BF: In many ways, your professional career focuses have been around neurodiversity advocacy. For those who aren’t familiar with your work, you’re the President of the National Disabled Legal Professionals Association and also the Policy Analyst at the Autistic Self-Advocacy Network. Why was it important for you to highlight neurodiversity in your professional career?
AL: I don’t know that it was important. It was just where I was doing the most work in advocacy and where my path took me. When I was in school, I did a lot of advocacy for other students and that looked like doing on-campus advocacy, off-campus advocacy, [and] advocacy around the country. So, I don’t know that I intentionally picked [neurodiversity as a focus area] it’s just that I kept doing advocacy work and that led to more work and more opportunities in the advocacy space. And I’ve just continued to do that work.
BF: You mentioned that even when you were in college you have always acted as an advocate for others. How have you advocated for yourself?

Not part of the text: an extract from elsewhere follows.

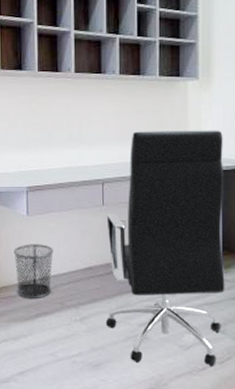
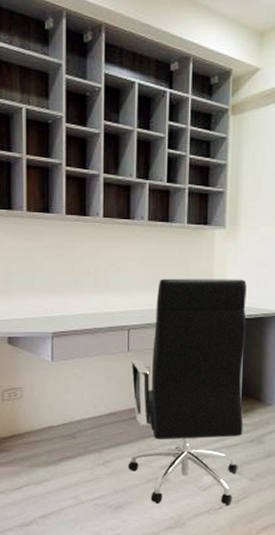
waste bin: present [14,244,54,299] -> none [37,389,78,444]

AL: Oh, that’s really interesting. I honestly don’t have to do that much self-advocacy in the workplace or my professional life now, mostly because I’m pretty open about the things I need in order to work best in an environment. I was always focused on communicating what I needed in order to thrive in an environment. So, whether that was different working hours or a quiet working space or lunch at a different time or by myself. For me, it wasn’t so much thinking about it as being a self advocate and advocating for myself, more so protecting myself and being able to communicate my needs in order to be the best person in whatever environment I was in.
BF: What is one way that you practice self-acceptance in your life?
AL: I really try not to force myself into situations I know I won’t like, or have expectations of myself that I [should] do things like other people do or how society says they have to be done. It’s not so much that I struggle to accept myself; I fully accept myself. I think the tension in my life is getting other people to accept that I know who I want to be. I know what I want to do and I’m okay with the consequences. I’m okay with it being different from the norm.
BF: Is there anything that you wish people knew more about autism?
AL: It’s really complicated and multifaceted and everyone’s experience being autistic and people’s relationship to autism is different. There are people who have different support needs, not everyone who’s autistic has the same support needs or goes about life in the same way.
And it’s really the diversity of human experience just like any other identity. I wish more people understood that it’s okay to not fully understand what it means for a singular individual to be autistic, but rather be accepting of the multitude of experiences that come with being autistic.
BF: Can you name one thing that you love about being autistic?
AL: I think the ability to be really certain about what I want. I’ve always been that way. I didn’t always understand or connect it to being autistic, but for me, it’s great being able to just say, “I like this” or “I don’t like this” and not have to debate with myself [or try] to convince myself to like or dislike things. For me, I feel like that’s amazing. I feel really fortunate because I know that not everyone has that opportunity or that ability.
BF: Is there any piece of advice that you would give to autistic young professionals just starting out on their careers?
AL: Don’t be afraid to be yourself. I know that a lot of times the world says you have to be a certain way, or do things a certain way, or be a specific type of person, but there’s a lot of reward in moving through the world as your unique self without apology. Sometimes it’s difficult and frustrating and sometimes there are negative consequences to that, but overall, I would say it’s worthwhile and fulfilling to not compromise who you are to try to fit in with the rest of the world.
BF: Thank you so much for sharing your story and all of your insights with us, AJ!